25. The lubricating oil composition of claim 24 wherein the nitrogen-containing compound is a succinimide and the molybdenum/nitrogen-containing complex is a molybdenum succinimide.

26. The lubricating oil composition of claim 25 wherein the molybdenum succinimide is a sulfurized molybdenum succinimide.

27. The lubricating oil composition of claim 25 wherein the molybdenum succinimide is a non-sulfurized molybdenum succinimide.

28. The lubricating oil composition of claim 25 wherein the molybdenum succinimide is employed in an amount sufficient to provide from about 10 to about 5,000 parts per million of atomic molybdenum in the lubricant composition.

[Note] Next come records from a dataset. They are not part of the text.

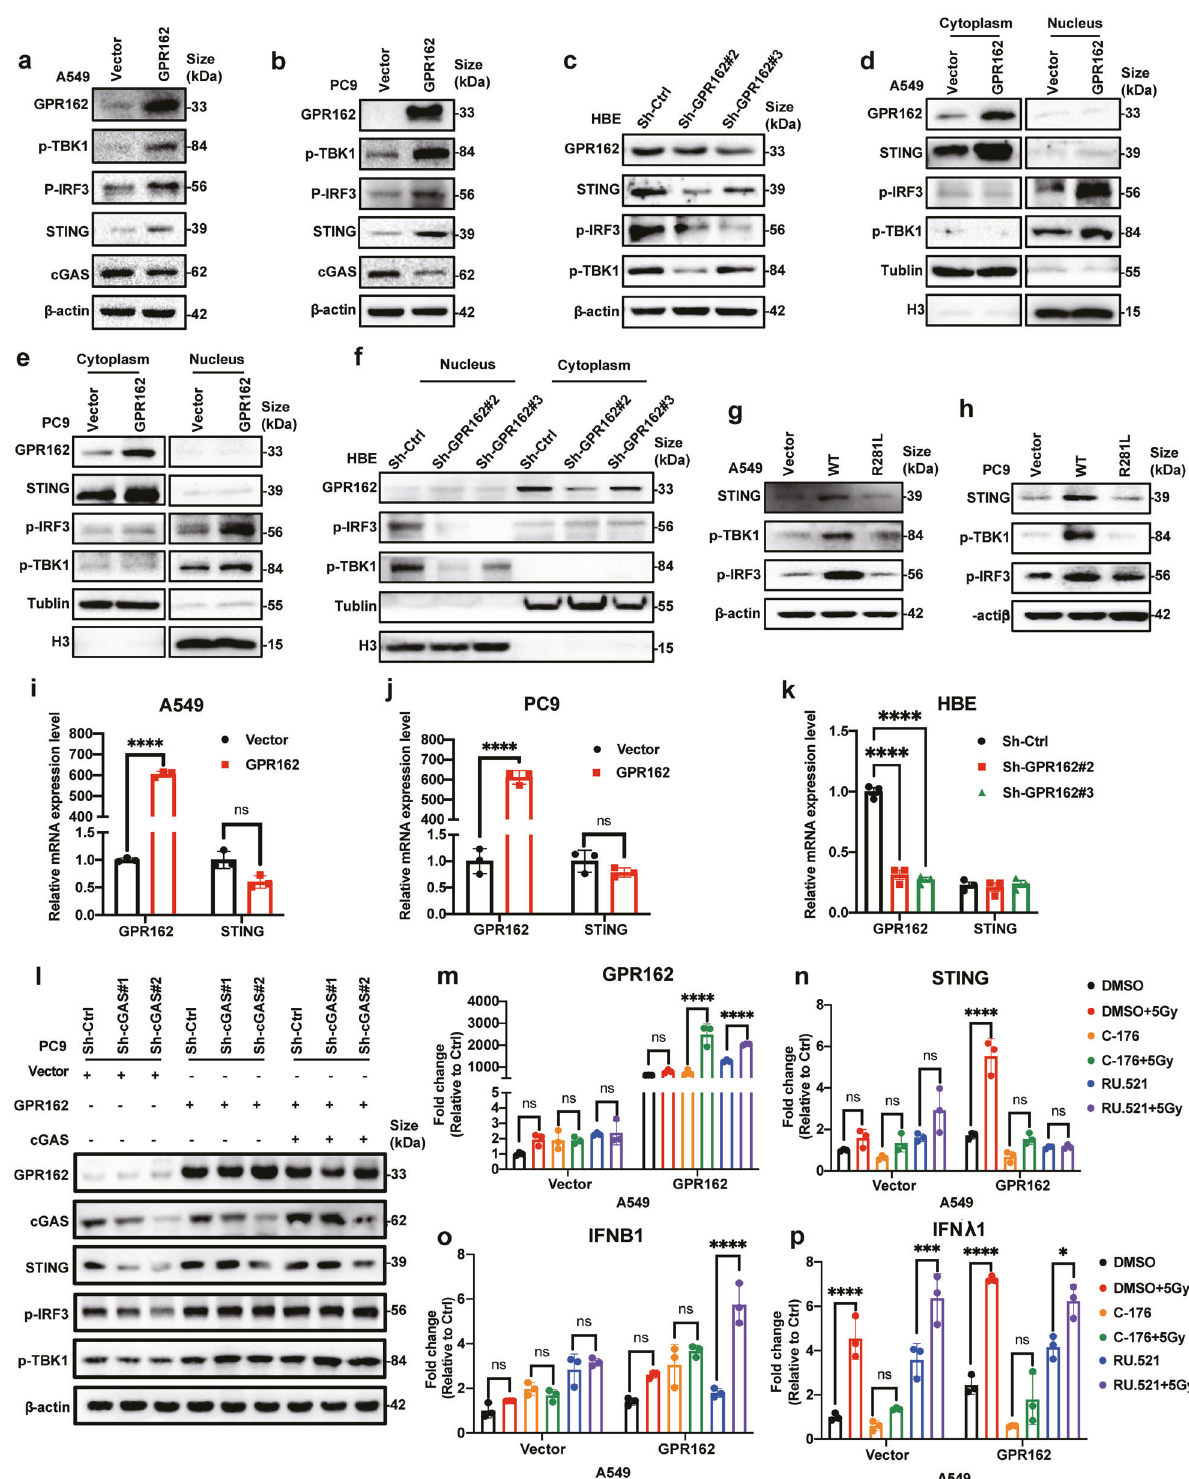
Fig. 2 GPR162 activates the STING signaling pathway independent of cGAS. a – c STING, p-TBK1, p-IRF3, and cGAS expression levels were determined by western-blot analysis in A549 ( a ), PC9 ( b ), and HBE ( c ) cells following GPR162 overexpression or depletion. d , f STING, p-TBK1, and p-IRF3 expression levels were determined by western-blot analysis in nuclear and cytosolic fractions generated from A549 ( d ), PC9 ( e ), and HBE ( f ) cells following GPR162 overexpression or depletion. g – h Western-blot analysis was used to evaluate the protein levels of GPR162 and STING-related genes following STING R281L mutation in A549 ( g ) and PC9 ( h ) cells. i – k qPCR analyses of STING in A549 ( i ), PC9 ( j ), and HBE ( k ) cells after overexpressing or depletion GPR162. l The protein levels of STING and its downstream associated components were detected by western-blot in cGAS knockdown PC9 cells following GPR162 overexpression and exogenously introduced cGAS. m – p qPCR analysis of GPR162 ( m ), STING ( n ), IFNB1 ( o ), and IFN λ 1 ( p ) in A549 cells treated with IR by cGAS and STING inhibitors after overexpressing GPR162. (* p < 0.05, *** p < 0.001, **** p < 0.0001) Signal Transduction and Targeted Therapy (2023)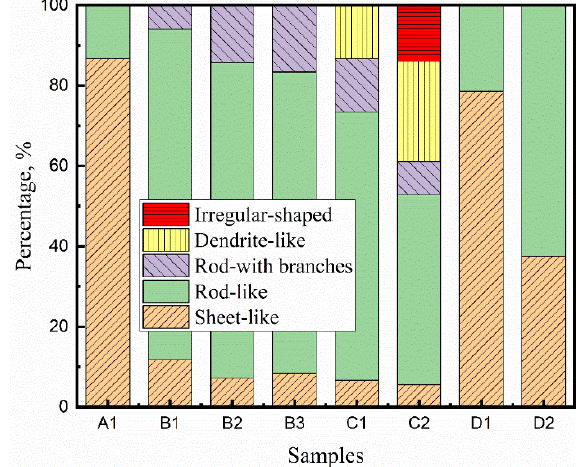
Figure 7. Number percentage of each inclusion morphology in each sample.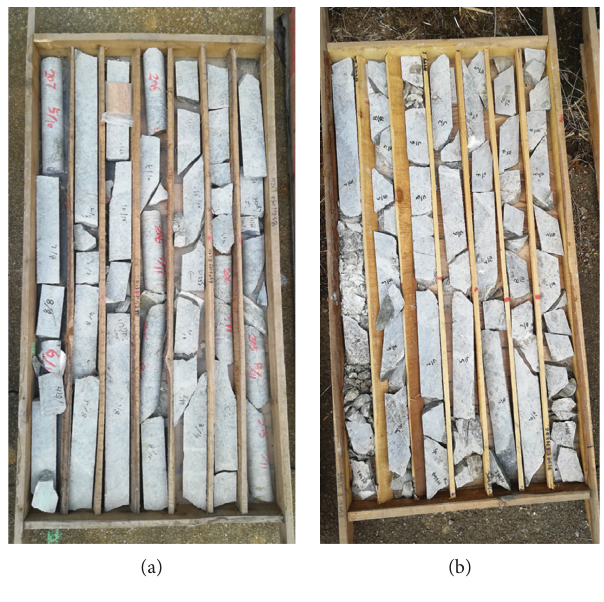
Figure 1: Half-cylinder cores.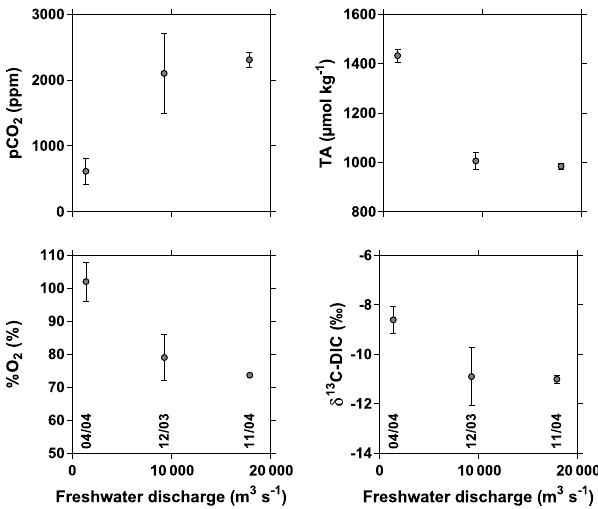
Figure 5. Variation as a function of freshwater discharge (m 3 s − 1 ) of the partial pressure of CO 2 (pCO 2 , ppm), oxygen saturation level (%O 2 , %), total alkalinity (TA, µmolkg − 1 ) , and stable isotope com- position of dissolved inorganic carbon ( δ 13 C-DIC, ‰) in the fresh- waters (salinity 0) of the three branches of the Mekong delta (M e y Tho, Hàm Luông, and C ´ˆ o Chiên) in December 2003, April 2004, and October 2004. Sampling dates (mm/yy) are indicated in the bot- tom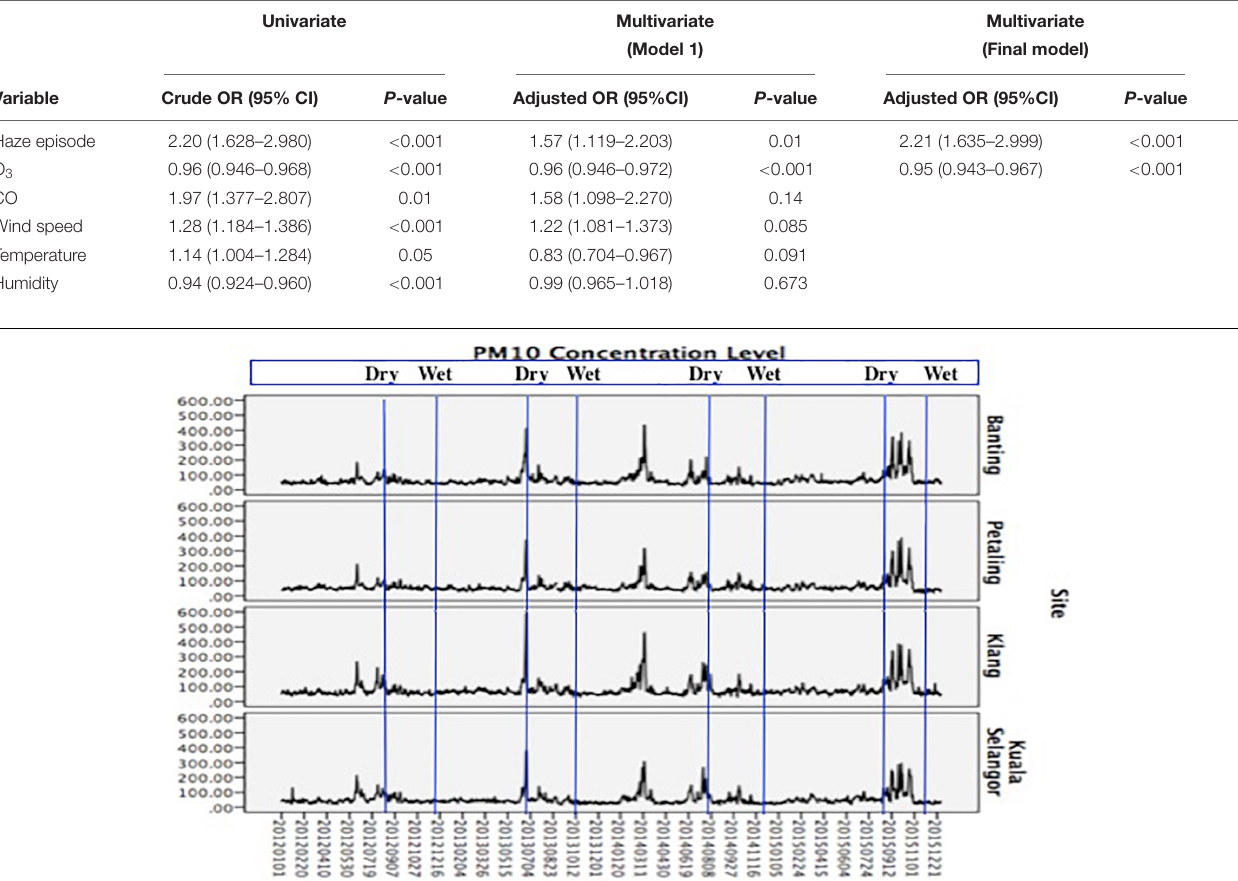
TABLE 6 | Crude and adjusted odds ratios in univariate and multivariate regression analyses (outpatient). Univariate Multivariate Multivariate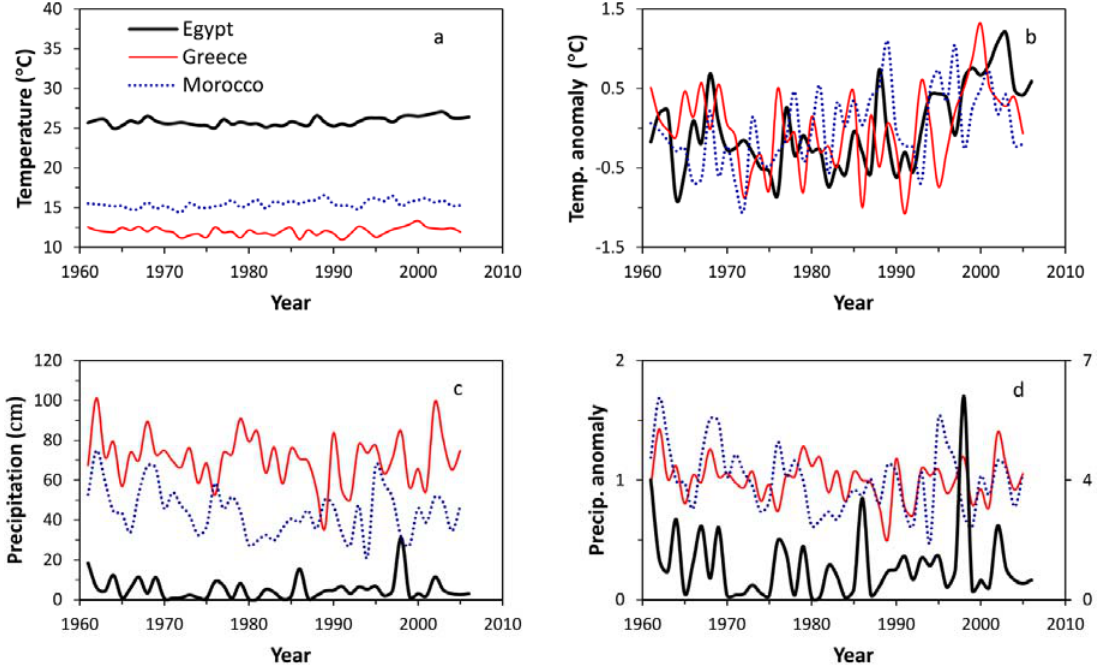
Figure 4. Annual variation of average temperature ( a ) and its anomalies ( b ) along with annual variation of total precipitation ( c ) and its anomalies ( d ), during the growing season between 1961 and 2006 in Egypt, Greece and Morocco. Temperature anomalies were calculated as the difference between current and average values, while precipitation anomalies were calculated as the ratio between current and average values. Precipitation anomalies are shown on the primary y -axis for Greece and Morocco, and on the secondary y -axis for Egypt.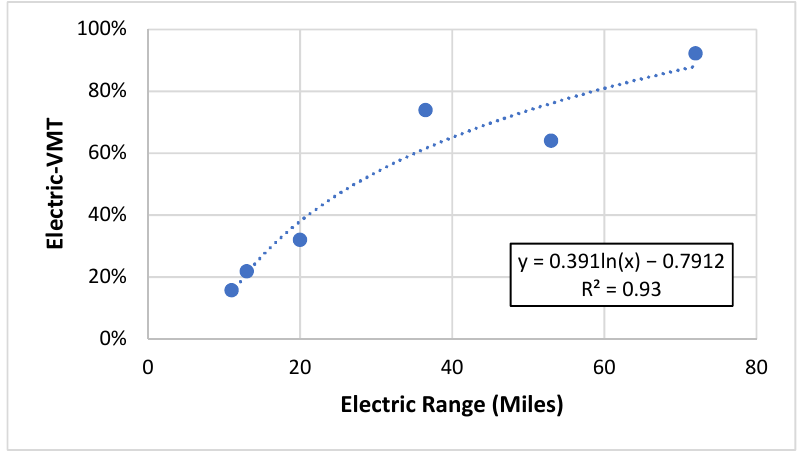
Figure A1. PHEV and BEVx Electric-VMT.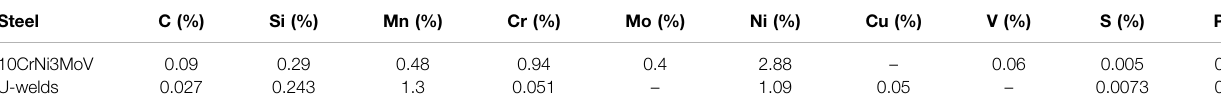
TABLE 1 | Nominal chemical composition of the base metal and the undermatched weldments.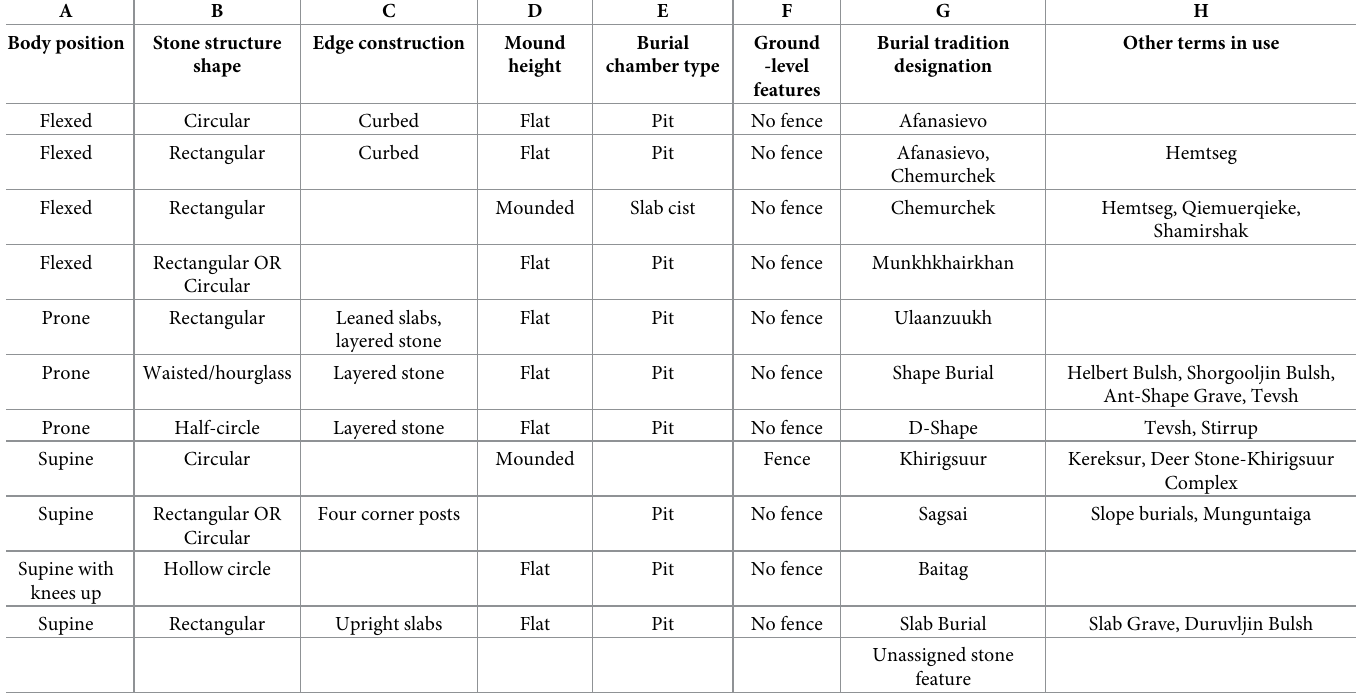
Table 1. Burial traits used in classification scheme. For detailed description of architectural traits see Eregzen 2016, Wright 2007, Wright 2014, Kovalev and Erdenebaa- tar 2009, Fitzhugh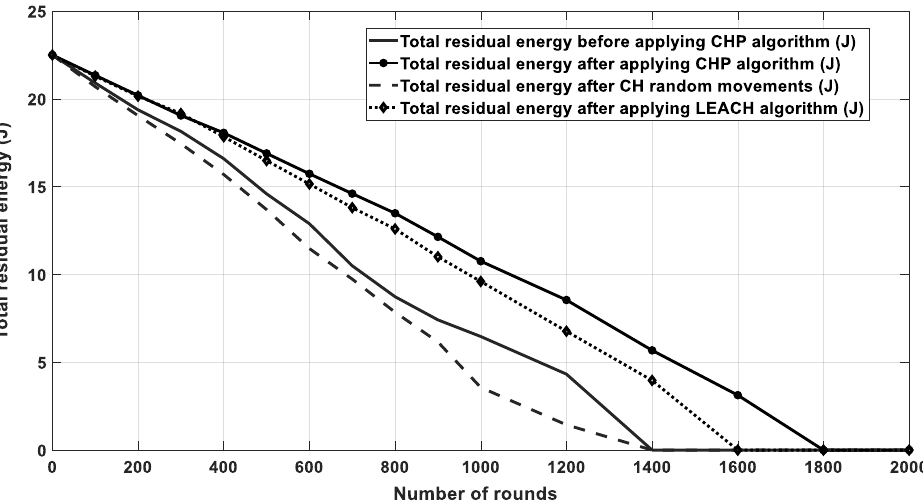
Figure 12. Remaining energy for all the SNs after each round.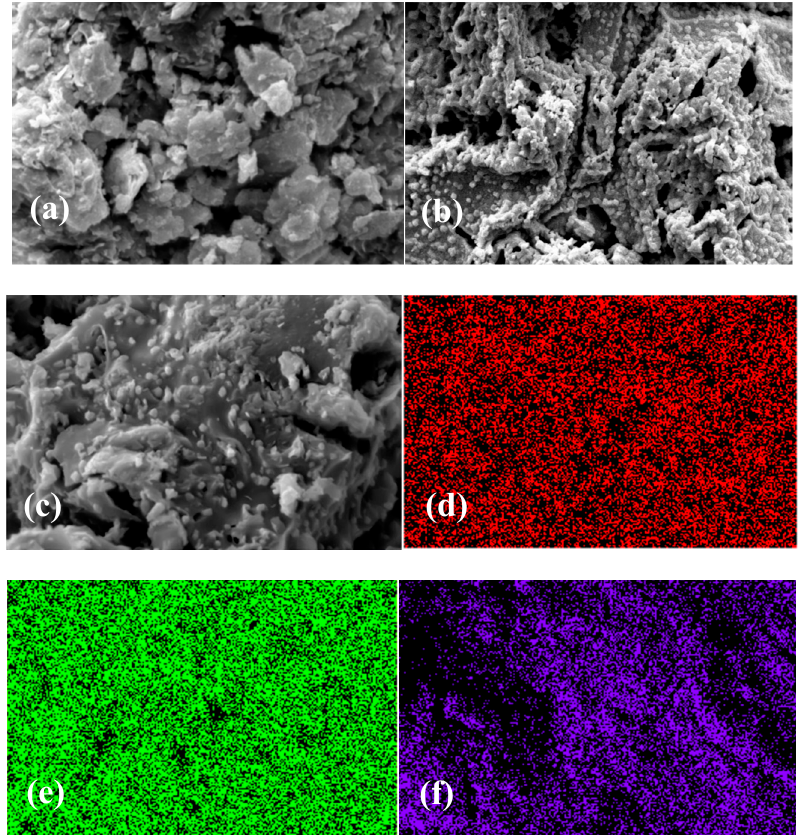
Figure 2. Scanning electron microscopy (SEM) images of ( a ) MMT-k10, ( b ) CuFe 2 O 4 , ( c ) Figure2. Scanningelectronmicroscopy(SEM)imagesof( a )MMT-k10,( b )CuFe 2 O 4 ,( c )CuFe 2 O 4 / MMT-k10, CuFe 2 O 4 /MMT-k10, and EDS mapping images of Cu ( d ), Fe ( e ), and O ( f ) for CuFe 2 O 4 /MMT-k10. and EDS mapping images of Cu ( d ), Fe ( e ), and O ( f ) for CuFe 2 O 4 /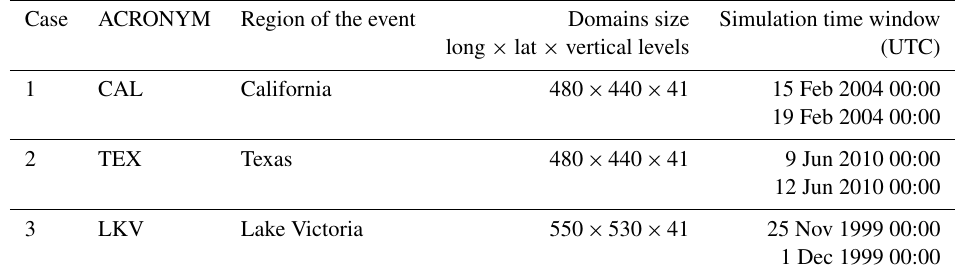
Figure 3. Domains tested: (a) California (CAL), (b) Texas (TEX), (c) Lake Victoria (LKV). For CAL (a) and LKV (b) the black square shows the 3km simulation domains nested in the 12km domain in the figure. For the TEX case (b) the 3km domain simulation is fed directly with the ERA-Interim reanalysis fields. Table 2. List of abbreviations and description of the test cases with corresponding 3km domain sizes and simulation period.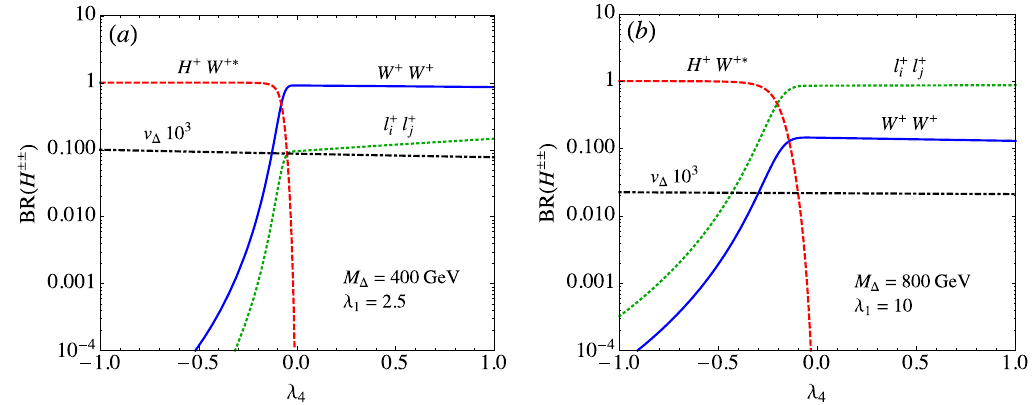
Figure 11 . BR of the H ++ decay as a function of (cid:21) 4 , where (a) M (cid:1) = 400 GeV and (cid:21) 1 = 2 : 5 are (cid:12)xed and (b) M (cid:1) = 800 GeV and (cid:21) 1 = 10 are used. The dot-dashed line is for v (cid:1)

29. A method of enhancing the life of a lubricating oil composition as evidenced by an improvement in wear, extreme pressure, oxidation, and deposit control performance, the method comprising operating an internal combustion engine with a lubricating oil composition comprising a major amount of a base oil of lubricating viscosity and a minor amount of each of the following:

wherein the weight ratio of a) to b) is about 0.3 to about 0.5;

30. A method according to claim 29, further comprising from about 0.2 to about 0.6 weight percent of a low overbased metal-containing detergent.

31. A method according to claim 29, further comprising from about 0.5 to about 3.0 weight percent of a nitrogen-containing ashless antioxidant.

32. A method according to claim 1, further comprising from about 0.3 to about 1.0 weight percent of an alkylthiocarbamoyl compound.

33. A method according to claim 1, further comprising from about 0.3 to about 1.5 weight percent of a molybdenum-succinimide complex.

34. A method according to claim 1 wherein the total phosphorus in the composition is no more than 0.05 weight percent based on the total weight of the composition.